Sunday, November 25, 2018

Dividend Farming and Mr. Market


Benjamin Graham, father of value investing, characterized the stock market as an individual named Mr. Market.  Mr. Market would look at companies available and in many cases arbitrarily value each based on how he felt that day; by what his mood dictated.  On a given day Mr. Market would be manic, depressed, or anything in between – save logical.  Mr. Market is a financial mood ring.


When dealing with Mr. Market, the intelligent investor is consistent, logical, and studiously avoids the histrionics of Mr. Market and his emotional swings.  Mr. Market’s antics are largely uncontrollable by the typical investor.  However, per Graham, the savvy investor can control the following:

Brokerage costs – trade infrequently and at low cost.

Ownership costs – avoid mutual funds and investments with excessive annual expenses.
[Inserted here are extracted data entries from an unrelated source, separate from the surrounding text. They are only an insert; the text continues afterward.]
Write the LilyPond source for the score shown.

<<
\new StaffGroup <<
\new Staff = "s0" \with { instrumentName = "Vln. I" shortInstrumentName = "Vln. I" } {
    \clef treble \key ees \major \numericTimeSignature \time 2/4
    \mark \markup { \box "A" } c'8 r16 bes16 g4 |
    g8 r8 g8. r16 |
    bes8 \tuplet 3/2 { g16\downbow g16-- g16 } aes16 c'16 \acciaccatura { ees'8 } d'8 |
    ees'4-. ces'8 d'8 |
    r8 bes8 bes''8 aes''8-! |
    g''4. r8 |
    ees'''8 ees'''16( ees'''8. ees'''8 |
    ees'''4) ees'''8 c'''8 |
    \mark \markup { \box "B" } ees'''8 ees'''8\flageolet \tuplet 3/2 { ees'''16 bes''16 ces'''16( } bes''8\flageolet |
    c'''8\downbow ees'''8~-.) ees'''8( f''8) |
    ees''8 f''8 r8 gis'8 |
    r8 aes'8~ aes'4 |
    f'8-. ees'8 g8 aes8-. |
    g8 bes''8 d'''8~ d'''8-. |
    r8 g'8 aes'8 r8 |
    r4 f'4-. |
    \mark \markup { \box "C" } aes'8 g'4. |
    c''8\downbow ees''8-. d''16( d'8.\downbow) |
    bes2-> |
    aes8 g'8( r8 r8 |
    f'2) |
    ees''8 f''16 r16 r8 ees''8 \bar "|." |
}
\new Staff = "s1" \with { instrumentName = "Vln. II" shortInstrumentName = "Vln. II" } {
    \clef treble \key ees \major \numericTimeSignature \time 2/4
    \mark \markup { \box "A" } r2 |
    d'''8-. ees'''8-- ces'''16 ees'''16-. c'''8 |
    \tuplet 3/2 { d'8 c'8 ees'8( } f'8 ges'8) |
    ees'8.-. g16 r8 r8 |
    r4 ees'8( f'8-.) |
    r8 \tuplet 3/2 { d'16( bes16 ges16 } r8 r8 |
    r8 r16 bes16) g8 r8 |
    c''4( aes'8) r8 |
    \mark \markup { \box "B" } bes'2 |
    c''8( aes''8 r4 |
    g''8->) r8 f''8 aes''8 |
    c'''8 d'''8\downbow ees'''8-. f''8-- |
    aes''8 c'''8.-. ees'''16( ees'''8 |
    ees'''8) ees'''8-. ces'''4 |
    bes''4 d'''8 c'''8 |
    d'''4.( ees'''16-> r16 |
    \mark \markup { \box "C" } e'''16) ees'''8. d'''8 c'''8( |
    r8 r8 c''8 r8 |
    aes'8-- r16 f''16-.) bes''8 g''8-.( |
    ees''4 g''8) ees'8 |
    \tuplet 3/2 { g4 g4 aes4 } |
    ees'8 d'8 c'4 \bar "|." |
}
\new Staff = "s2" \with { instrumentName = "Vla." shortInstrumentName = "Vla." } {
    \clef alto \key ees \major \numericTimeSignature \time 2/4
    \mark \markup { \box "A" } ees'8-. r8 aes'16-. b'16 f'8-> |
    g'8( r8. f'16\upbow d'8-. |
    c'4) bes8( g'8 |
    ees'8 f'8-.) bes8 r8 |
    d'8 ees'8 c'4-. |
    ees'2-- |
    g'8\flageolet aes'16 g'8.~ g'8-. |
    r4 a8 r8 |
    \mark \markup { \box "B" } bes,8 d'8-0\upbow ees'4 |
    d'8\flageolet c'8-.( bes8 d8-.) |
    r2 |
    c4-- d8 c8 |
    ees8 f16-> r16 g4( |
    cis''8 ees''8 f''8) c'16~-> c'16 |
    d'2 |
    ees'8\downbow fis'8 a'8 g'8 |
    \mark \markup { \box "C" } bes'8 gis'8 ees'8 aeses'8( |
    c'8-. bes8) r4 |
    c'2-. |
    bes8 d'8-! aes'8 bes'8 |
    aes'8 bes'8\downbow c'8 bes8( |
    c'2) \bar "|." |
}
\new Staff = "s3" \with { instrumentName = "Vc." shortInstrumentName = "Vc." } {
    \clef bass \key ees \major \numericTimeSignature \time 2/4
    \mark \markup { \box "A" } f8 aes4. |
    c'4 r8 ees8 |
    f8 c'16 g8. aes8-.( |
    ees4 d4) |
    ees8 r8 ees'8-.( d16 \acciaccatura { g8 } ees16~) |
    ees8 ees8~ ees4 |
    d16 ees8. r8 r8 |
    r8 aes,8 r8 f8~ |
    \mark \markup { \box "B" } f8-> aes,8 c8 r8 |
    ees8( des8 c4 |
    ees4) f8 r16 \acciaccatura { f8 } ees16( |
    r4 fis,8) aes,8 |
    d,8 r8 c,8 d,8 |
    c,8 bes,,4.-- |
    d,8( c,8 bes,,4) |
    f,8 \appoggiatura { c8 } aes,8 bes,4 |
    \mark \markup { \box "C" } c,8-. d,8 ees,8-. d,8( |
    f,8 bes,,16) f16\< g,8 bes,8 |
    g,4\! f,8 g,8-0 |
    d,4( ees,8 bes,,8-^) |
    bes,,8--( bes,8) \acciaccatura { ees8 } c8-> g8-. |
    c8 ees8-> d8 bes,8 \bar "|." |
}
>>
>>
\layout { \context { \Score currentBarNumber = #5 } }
Internal expectations – diligently forecast based on facts and realism, not bandwagon motives.

Risk – mitigation through sound diversification.

Tax bills – hold stocks at least 1 year and preferably 5 to reduce capital gains rates.

Behavior – be wary when following the masses for sometimes the “m” is silent.

As Jason Zweig noted in Chapter 8 of Graham’s Intelligent Investor, “The whole point of investing is not to earn more money than average, but to earn enough money to meet your own needs.”  Meeting your needs while not worrying about the market is the essence of Dividend Farming.  As a Dividend Farmer, you can “put in place a financial plan and a behavioral discipline likely to get you where you want to.”

Ben Graham dryly notes, “The intelligent investor will do better if he forgets about the stock market and pays attention to his dividend returns and to the operating results of his companies.”  This statement is a core precept of Dividend Farming which addresses the controllable factors noted previously.  Dividend Farming helps control:

Brokerage costs by keeping them to a minimum buying and holding dividend paying stocks rather than feverishly day trading.

Ownership costs which are reduced since dividend reinvestment plans rarely carry management fees.  Furthermore, dividend stocks allow you to reinvest your dividends with no brokerage fees further reducing ownership costs.

Internal expectations that can be positioned in your favor by looking at the history of dividend payments.  While past performance is no guarantee of future success, any firm paying dividends for 25 years or more will fight strenuously to protect and grow that dividend record.  Such focus means stability of operation is critical to the company and helping reduce the risk inherent in forecasting.

Risk is limited through sound diversification as discussed in this diversification post.

Tax bills are minimized through the buy, hold, and grow strategy of dividend farming.  Some dividends may be taxed as ordinary income, but much of your growth falls into the capital gains bucket taxed at a lower rate.

Behavior inherent in dividend farming focuses on the time, care, and compound growth of a crop.  This kind of attention is a great way to curb the excessive and often rash behavior of Mr. Market.

Intelligent investing is more than brains, it’s character. Former Senator Dan Coats said, “Habit is the daily battleground of character.”  Dividend farming pursued diligently provides the habit supporting the character necessary for successful, long-term investing helping reach your financial goal.

The thoughts and opinions expressed here are those of the author, who is not a financial professional.  Opinions expressed here should not be considered investment advice.  They are presented for discussion and entertainment purposes only.  For specific investment advice or assistance, please contact a registered investment advisor, licensed broker, or other financial professional.